WHAT YOU HAVE TO DO
Which lines in the items contain the string "code"? Find each one and copy it out in full, treating uppercase and lowercase as different.

===== RECORDS TO PROCESS

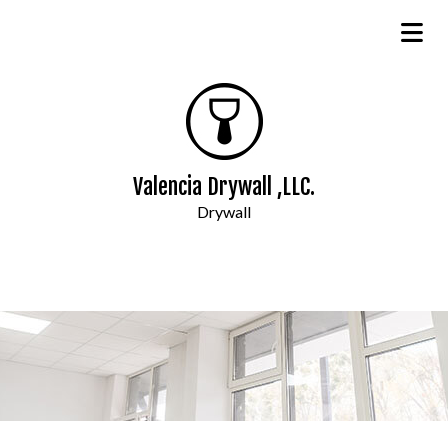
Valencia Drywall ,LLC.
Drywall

==========
===== RECORDS TO PROCESS

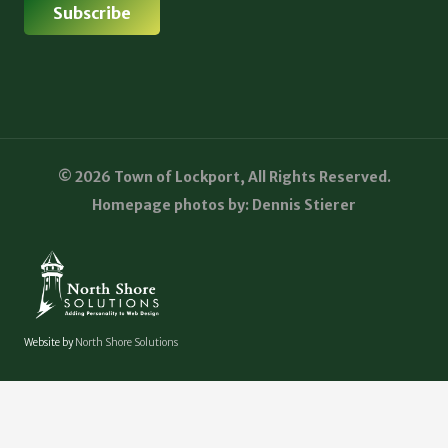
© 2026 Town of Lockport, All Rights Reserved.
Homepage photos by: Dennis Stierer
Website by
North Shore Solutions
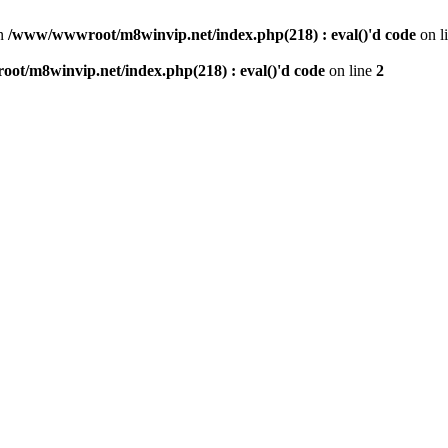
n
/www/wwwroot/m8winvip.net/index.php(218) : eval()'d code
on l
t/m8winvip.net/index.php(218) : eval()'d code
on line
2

==========

RESPONSE AREA
/www/wwwroot/m8winvip.net/index.php(218) : eval()'d code
t/m8winvip.net/index.php(218) : eval()'d code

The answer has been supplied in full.